La enfermedad fue la gran compañera de la vida de Beethoven. A la sordera que antes comentábamos y que aparecería a los 26 años de edad, se unirían muchos padecimientos, que colmaron su vida de dificultades y problemas de salud. Lo cierto es que la misma se estableció y desarrolló lentamente hasta que debió admitirla y vivir con ella limitadamente. Esta sordera, acompañada de  zumbidos, dolor y sonidos no naturales de diferente índole , fue progresiva y motivo de múltiples consultas médicas y hacia 1802 se hizo más acentuada e irreversible, predominando en el oído derecho y fue el motivo por el que en 1814 diera su último concierto en público. Sin diagnóstico claro, fue atribuida por diferentes investigadores de su historia clínica a otosclerosis, sífilis, laberintitis y otitis media entre otros padecimientos. 

A la sordera, se agregaron muchas otras patologías, que fueron demostradas en el informe de la autopsia que se le efectuara  al día siguiente de su muerte  por los doctores Wagner y Rokitansky ,como cirrosis hepática,  nefropatía,  pancreatitis crónica y otros síndromes sin etiología demostrada, como sus alteraciones gastrointestinales, bronquiales, articulares y oculares. Todas estas patologías, que mellaron en forma intensa su vida, no hicieron más que acentuar su creatividad en la esfera intelectual y artística; pero, lamentablemente, la medicina de su época no tenía los recursos diagnósticos ni los tratamientos efectivos para aliviarlas, debiéndose resignar con los escasos recursos y esfuerzos de los médicos de su tiempo.

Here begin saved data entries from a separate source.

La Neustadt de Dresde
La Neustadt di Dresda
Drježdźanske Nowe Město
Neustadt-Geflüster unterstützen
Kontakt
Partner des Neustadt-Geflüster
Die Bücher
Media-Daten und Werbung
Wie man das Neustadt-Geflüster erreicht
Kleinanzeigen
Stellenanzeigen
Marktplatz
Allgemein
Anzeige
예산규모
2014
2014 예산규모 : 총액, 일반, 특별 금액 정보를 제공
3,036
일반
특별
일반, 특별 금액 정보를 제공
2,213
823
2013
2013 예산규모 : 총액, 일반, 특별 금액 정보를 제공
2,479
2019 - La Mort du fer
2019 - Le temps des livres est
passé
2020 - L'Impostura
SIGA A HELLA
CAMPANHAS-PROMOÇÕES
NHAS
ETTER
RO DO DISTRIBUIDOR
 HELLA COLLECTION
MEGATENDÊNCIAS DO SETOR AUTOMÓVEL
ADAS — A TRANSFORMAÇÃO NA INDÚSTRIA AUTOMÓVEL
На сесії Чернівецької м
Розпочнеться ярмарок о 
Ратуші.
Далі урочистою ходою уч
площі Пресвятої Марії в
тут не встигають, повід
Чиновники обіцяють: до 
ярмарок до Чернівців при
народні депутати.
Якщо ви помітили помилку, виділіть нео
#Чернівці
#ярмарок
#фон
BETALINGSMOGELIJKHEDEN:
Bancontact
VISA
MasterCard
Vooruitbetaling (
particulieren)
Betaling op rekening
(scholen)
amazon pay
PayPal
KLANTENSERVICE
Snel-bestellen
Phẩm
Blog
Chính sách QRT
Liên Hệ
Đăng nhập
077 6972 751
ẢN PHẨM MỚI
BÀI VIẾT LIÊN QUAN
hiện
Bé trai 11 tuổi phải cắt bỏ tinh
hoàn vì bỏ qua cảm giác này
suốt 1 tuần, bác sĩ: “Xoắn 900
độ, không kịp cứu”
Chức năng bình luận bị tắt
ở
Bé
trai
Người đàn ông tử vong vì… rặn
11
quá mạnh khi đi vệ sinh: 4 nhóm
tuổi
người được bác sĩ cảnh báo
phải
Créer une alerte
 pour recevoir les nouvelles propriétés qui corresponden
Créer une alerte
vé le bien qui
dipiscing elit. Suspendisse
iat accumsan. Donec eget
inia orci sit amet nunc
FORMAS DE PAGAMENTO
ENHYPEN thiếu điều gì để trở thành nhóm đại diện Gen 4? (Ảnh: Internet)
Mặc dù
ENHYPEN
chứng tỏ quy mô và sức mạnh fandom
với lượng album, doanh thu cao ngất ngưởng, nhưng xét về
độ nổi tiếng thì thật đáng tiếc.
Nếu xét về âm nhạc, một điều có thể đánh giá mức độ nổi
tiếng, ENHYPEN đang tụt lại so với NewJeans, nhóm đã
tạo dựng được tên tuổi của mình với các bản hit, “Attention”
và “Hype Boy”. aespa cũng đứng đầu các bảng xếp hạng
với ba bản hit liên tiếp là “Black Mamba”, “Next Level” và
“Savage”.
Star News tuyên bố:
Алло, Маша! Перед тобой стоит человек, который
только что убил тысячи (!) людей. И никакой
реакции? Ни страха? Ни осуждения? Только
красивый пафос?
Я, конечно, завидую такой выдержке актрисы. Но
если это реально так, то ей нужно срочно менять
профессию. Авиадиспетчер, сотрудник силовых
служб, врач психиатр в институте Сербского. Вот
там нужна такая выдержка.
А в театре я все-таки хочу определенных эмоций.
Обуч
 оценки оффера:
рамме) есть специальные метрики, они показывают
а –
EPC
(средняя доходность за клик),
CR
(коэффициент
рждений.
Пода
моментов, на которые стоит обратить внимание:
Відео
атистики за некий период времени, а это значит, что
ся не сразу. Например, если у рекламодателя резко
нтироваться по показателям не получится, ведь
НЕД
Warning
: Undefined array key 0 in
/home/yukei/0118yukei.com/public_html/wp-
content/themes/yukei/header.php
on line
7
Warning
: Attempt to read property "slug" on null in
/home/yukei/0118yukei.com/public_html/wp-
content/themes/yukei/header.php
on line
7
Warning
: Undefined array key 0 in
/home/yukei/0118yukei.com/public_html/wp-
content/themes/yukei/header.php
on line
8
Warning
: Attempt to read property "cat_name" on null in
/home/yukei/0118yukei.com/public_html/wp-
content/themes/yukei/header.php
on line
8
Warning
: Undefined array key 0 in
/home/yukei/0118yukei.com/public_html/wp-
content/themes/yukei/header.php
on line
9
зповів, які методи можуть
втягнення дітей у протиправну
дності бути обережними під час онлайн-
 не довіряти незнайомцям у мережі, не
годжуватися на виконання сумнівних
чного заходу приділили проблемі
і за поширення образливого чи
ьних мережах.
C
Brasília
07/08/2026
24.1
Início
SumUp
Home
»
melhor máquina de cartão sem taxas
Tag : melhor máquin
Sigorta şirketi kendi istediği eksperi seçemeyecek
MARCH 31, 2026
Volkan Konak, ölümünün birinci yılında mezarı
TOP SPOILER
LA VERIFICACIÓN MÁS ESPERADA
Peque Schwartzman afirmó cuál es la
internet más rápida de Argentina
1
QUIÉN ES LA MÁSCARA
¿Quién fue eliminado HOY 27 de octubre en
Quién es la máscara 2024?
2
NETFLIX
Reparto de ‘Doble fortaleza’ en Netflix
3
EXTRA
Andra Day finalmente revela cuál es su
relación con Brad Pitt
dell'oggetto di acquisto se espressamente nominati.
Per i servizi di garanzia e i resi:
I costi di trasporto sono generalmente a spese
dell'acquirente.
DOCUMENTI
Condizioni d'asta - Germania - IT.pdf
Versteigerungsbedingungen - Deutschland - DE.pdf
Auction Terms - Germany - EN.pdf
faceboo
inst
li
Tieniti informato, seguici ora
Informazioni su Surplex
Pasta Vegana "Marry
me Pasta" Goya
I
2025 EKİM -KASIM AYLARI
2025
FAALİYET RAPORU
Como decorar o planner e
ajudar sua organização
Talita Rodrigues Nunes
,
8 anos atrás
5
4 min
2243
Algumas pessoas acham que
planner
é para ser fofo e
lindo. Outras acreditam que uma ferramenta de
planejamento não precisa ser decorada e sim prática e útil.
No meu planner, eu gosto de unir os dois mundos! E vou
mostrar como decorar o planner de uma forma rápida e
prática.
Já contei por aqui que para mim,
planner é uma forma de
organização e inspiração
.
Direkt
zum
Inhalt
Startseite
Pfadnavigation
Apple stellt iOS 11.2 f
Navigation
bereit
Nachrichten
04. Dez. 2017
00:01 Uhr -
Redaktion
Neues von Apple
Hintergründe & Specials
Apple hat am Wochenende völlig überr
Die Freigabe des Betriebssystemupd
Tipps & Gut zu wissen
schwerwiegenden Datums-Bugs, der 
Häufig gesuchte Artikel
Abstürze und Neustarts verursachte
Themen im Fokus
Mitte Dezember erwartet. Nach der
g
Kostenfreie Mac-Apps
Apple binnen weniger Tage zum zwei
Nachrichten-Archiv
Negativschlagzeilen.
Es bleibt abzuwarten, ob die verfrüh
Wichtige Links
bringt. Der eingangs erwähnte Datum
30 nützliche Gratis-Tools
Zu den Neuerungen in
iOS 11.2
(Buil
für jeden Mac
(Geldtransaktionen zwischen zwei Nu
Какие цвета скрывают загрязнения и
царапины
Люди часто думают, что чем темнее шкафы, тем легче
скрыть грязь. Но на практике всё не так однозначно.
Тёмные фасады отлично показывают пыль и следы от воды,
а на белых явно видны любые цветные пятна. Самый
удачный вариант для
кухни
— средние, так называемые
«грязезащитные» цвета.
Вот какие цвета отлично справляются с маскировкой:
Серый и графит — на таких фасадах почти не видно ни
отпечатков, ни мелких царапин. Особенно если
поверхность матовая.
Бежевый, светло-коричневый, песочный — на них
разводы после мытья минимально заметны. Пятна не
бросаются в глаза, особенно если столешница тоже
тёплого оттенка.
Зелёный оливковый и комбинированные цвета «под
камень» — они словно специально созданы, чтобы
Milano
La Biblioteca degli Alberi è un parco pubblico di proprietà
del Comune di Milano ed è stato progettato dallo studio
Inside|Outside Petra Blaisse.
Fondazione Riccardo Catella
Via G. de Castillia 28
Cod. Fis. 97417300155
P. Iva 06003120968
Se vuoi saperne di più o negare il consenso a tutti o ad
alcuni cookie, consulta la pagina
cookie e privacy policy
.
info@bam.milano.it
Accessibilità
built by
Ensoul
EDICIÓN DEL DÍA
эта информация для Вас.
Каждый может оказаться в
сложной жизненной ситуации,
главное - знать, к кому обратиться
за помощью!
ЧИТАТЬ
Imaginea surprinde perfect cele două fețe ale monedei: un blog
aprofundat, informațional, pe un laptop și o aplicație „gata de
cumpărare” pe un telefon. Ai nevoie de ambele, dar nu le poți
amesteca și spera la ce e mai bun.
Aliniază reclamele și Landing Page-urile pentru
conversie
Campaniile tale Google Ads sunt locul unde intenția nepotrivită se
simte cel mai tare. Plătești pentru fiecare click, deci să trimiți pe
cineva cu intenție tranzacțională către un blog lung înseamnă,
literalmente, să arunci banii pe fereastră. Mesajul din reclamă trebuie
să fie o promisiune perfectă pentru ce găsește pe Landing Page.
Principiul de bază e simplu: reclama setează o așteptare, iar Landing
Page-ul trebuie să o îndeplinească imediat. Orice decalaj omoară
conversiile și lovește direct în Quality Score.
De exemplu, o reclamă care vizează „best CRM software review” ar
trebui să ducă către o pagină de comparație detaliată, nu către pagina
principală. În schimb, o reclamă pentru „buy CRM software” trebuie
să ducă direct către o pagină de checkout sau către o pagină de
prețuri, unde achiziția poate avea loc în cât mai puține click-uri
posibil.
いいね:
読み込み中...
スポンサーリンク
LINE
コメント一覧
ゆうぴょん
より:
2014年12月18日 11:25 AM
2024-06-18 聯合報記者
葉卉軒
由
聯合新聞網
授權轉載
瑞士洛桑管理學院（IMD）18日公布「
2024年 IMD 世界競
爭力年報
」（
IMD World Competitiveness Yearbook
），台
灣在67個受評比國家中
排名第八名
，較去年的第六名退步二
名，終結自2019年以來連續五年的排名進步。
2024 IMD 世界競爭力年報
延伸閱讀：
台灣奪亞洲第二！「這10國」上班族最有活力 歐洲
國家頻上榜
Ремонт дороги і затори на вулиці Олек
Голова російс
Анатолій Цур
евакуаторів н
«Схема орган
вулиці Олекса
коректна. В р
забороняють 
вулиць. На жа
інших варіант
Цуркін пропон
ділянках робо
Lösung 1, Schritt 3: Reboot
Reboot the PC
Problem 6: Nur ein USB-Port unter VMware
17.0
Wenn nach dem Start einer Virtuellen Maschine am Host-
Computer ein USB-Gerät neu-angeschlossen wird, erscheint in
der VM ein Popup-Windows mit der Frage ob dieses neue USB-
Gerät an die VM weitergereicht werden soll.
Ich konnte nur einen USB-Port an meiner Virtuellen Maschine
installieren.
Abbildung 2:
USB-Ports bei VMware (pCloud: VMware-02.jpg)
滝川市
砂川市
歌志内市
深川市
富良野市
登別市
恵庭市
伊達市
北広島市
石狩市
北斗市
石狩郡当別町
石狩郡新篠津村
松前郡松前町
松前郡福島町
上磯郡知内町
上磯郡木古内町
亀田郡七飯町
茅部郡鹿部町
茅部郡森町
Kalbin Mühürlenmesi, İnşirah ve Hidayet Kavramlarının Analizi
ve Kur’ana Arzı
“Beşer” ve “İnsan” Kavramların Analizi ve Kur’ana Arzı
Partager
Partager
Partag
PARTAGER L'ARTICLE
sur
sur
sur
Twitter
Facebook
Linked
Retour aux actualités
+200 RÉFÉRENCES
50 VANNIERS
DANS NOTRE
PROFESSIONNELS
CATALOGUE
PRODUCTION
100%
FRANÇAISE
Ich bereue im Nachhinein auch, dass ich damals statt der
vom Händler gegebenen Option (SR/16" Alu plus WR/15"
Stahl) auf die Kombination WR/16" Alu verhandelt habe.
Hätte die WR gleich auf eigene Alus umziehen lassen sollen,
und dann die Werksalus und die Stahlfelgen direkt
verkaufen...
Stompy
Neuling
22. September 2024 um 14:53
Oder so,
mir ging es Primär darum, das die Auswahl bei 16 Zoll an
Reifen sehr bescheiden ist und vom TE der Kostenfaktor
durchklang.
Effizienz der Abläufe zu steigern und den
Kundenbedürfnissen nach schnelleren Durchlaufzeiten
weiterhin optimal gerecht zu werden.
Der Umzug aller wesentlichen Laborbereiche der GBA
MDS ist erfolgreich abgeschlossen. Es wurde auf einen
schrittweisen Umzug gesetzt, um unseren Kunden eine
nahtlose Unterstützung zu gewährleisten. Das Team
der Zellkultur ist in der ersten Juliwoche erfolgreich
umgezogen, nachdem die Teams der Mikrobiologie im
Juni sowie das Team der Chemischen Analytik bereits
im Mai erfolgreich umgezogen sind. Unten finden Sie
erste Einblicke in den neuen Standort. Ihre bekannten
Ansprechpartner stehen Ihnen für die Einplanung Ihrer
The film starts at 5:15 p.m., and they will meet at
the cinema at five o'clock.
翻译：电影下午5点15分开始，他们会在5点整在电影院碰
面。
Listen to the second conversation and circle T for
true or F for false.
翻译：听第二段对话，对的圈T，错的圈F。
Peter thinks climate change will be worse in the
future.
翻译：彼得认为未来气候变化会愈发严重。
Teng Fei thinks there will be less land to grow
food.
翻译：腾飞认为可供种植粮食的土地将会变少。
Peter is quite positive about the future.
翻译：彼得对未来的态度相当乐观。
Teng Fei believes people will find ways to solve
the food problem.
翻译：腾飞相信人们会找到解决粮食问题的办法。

El análisis de su historia médica parece llevar a la clara conclusión de que Beethoven falleció de insuficiencia hepática con una intensa ictericia (color amarillento de la piel por impregnación de bilis),que finalizara en coma hepático. Probablemente, tuvo también una septicemia final, con el antecedente de su ascitis fistulizada e infectada. Ésta causada probablemente por efectuársele varias paracentesis (drenajes abdominales por incisión quirúrgica) para drenar el líquido que se formaba en su cavidad abdominal. Es discutible si jugó algún papel en su muerte una insuficiencia renal y una diabetes descompensada.

En la actualidad, sin duda que su causa final de muerte se denominaría como una falla multisistémica, desencadenada por su insuficiencia hepática.A pesar de sus múltiples padecimientos, cualesquiera que hayan sido las causas y enfermedades que las produjeran, atormentaran y empobrecieran su vida física es sumamente  destacable que su tremenda creatividad musical no fuera sino producto de una genialidad artística superior que se elevó por sobre el padecimiento físico y ello lo llevó a ser uno de los más grandes compositores de todos los tiempos.

Siempre quedará la duda acerca de un Beethoven sin padecimientos físicos unidos a la genialidad intelectual y productiva que desarrollara más allá de sus padecimientos físicos. Nunca lo sabremos, pero la historia es así, un relato de lo que fue al servicio de una esperanza lo que llegara el hombre a ser, y no un relato como los historiadores quisiéramos que hubiera sido  al servicio de nuestras propias elucubraciones y deseos.